Anatomy and Embryology Department, Faculty of Medicine, Mansoura University, Mansoura, Egypt.
Acta Histochem. 2020 May;122(4):151534. doi: 10.1016/j.acthis.2020.151534. Epub 2020 Mar 6.
Although cisplatin (CIS) acts as potent chemotherapy, nephrotoxicity still its major life-threatening side effect. The purpose of this study was to discuss and compare the renoprotective effects of curcumin (CUR) and etoricoxib (ETB) against CIS-induced nephrotoxicity.
MATERIALS & METHODS: Thirty six adult female rats were divided equally into 6 groups: Group I (control), Group II (CIS) received cisplatin (7.5 mg/kg i.p), Group III (CUR) and group IV (ETB) received curcumin (200 mg/kg/day) or etoricoxib (10 mg/kg/day) respectively via gavage for seven continuous days. Group V (CIS + CUR) and Group VI (CIS + ETB) received curcumin (200 mg/kg/day) or etoricoxib (10 mg/kg/day) via gavage for seven continuous days. On the 4th day, the rats received cisplatin (7.5 mg/kg i.p) as a single injection 1 h after last curcumin or etoricoxib administration. At the assigned time, blood and tissue samples were collected for biochemical, histochemical, histopathological, immunohistochemical, and RT-PCR gene expression studies.

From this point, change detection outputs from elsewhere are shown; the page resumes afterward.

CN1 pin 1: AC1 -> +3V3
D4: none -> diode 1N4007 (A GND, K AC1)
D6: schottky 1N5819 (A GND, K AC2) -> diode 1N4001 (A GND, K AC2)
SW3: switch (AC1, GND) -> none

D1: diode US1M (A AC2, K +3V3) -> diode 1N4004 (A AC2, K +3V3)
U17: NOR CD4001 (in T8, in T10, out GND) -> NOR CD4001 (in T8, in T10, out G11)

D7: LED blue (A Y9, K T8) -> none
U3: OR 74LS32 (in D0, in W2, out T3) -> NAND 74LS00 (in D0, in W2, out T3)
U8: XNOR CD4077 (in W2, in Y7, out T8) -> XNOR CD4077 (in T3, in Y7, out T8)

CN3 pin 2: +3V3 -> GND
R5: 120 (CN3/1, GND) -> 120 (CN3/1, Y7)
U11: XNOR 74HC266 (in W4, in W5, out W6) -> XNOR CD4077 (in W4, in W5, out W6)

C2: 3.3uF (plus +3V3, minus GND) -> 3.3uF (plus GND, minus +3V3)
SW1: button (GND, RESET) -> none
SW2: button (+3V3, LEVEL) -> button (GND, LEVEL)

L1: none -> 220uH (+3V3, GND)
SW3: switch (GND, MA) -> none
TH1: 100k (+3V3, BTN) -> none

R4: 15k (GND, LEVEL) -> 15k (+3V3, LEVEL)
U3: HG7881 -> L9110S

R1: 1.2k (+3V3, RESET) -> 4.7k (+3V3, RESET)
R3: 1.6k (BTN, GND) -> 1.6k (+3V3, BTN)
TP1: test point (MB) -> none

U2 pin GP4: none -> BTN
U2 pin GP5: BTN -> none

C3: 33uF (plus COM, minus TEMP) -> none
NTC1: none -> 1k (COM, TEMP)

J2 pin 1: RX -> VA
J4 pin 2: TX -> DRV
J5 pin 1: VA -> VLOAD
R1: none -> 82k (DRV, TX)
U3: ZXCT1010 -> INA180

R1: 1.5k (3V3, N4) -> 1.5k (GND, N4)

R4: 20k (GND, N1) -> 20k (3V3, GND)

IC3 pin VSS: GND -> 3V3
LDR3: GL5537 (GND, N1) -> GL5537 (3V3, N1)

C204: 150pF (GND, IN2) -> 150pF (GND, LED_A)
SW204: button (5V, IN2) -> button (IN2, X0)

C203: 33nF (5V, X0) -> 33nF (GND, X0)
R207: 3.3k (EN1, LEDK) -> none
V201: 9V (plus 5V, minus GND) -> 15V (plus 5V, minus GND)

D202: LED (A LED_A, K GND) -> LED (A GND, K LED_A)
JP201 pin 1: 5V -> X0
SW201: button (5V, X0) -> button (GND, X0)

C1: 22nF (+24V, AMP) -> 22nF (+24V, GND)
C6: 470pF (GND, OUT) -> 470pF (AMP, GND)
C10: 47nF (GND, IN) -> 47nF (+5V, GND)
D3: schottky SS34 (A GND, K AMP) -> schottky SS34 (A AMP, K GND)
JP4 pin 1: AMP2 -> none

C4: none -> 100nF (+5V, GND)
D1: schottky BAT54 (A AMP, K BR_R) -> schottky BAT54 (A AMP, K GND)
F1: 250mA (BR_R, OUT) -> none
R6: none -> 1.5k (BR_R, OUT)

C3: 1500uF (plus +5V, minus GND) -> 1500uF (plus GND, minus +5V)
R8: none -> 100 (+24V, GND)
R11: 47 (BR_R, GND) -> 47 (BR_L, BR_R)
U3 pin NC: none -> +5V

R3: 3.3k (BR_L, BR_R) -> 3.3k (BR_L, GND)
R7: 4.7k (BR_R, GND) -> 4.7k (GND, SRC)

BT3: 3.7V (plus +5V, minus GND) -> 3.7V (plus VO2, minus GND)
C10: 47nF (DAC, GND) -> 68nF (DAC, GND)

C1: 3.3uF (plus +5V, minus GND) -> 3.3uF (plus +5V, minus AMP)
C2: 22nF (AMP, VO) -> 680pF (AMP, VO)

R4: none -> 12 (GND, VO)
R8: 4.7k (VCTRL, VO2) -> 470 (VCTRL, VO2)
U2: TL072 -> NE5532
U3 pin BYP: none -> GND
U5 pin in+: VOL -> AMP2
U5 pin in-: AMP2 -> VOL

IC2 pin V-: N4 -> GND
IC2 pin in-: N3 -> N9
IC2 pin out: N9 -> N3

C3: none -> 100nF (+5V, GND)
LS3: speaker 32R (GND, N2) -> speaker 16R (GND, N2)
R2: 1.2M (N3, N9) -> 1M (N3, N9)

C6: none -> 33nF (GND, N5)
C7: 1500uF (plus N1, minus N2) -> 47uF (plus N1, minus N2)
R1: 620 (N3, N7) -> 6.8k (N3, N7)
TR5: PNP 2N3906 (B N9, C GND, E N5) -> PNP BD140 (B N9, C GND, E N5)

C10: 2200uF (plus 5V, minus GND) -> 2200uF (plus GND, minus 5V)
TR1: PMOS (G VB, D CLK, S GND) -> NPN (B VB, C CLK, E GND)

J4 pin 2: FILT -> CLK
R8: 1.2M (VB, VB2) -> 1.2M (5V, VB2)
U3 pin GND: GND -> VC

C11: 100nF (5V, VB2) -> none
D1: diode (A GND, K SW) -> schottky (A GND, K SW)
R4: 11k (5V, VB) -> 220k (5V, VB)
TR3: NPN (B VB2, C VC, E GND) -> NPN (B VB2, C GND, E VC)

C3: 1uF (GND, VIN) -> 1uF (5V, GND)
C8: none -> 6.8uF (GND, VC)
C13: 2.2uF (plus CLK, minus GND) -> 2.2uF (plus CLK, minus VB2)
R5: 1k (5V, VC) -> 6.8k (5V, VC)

Curcumin administration significantly decreased CIS-induced elevation of serum creatinine and blood urea nitrogen (BUN), and reversed oxidative stress markers; glutathione (GSH) and malondialdehyde (MDA) to control level. Suppression of inflammatory and apoptotic responses by CUR co-treatment was evidenced by decreased iNOS and BAX immunohistochemical reactions, and TNF-α and Caspase3 gene expressions which were detected by RT-PCR in kidney tissues. To our knowledge, this is the first time to discuss the effect of ETB on CIS induced nephrotoxicity. Although ETB reduced the previously mentioned inflammatory and apoptotic markers, its effect was less than that of CUR. Administration of ETB couldn't modify the disturbed levels of creatinine, BUN, GSH, and MDA.
In conclusion, CUR provided a promising renoprotective effect against CIS induced nephrotoxicity. Further studies are recommended to approve or disapprove the protective role of ETB in CIS induced nephrotoxicity.
顺铂(cisplatin,CIS)作为一种有效的化疗药物,但仍存在肾毒性这一主要的致命副作用。本研究旨在探讨和比较姜黄素(curcumin,CUR)和依托考昔(etoricoxib,ETB)对顺铂诱导的肾毒性的保护作用。
36 只成年雌性大鼠平均分为 6 组:I 组(对照组);II 组(CIS 组)腹腔注射顺铂(7.5mg/kg);III 组(CUR 组)和 IV 组(ETB 组)分别灌胃给予姜黄素(200mg/kg/天)和依托考昔(10mg/kg/天),连续 7 天;V 组(CIS+CUR 组)和 VI 组(CIS+ETB 组)在连续 7 天灌胃给予姜黄素(200mg/kg/天)和依托考昔(10mg/kg/天)后,于第 4 天腹腔注射顺铂(7.5mg/kg)。在指定时间点采集血样和组织样本,进行生化、组织化学、组织病理学、免疫组化和 RT-PCR 基因表达研究。
姜黄素的给予可显著降低顺铂诱导的血清肌酐和血尿素氮(BUN)升高,并将氧化应激标志物谷胱甘肽(glutathione,GSH)和丙二醛(malondialdehyde,MDA)恢复至正常水平。姜黄素联合治疗可抑制诱导型一氧化氮合酶(inducible nitric oxide synthase,iNOS)和 BAX 的免疫组化反应,降低肿瘤坏死因子-α(tumor necrosis factor-α,TNF-α)和半胱氨酸天冬氨酸蛋白酶 3(caspase3,Caspase3)的基因表达,从而抑制炎症和细胞凋亡反应。据我们所知,这是首次探讨依托考昔对顺铂诱导的肾毒性的影响。虽然依托考昔降低了上述炎症和凋亡标志物,但效果不如姜黄素。依托考昔的给予并不能改变肌酐、BUN、GSH 和 MDA 的紊乱水平。
综上所述,姜黄素对顺铂诱导的肾毒性具有潜在的保护作用。需要进一步的研究来证实或否定依托考昔在顺铂诱导的肾毒性中的保护作用。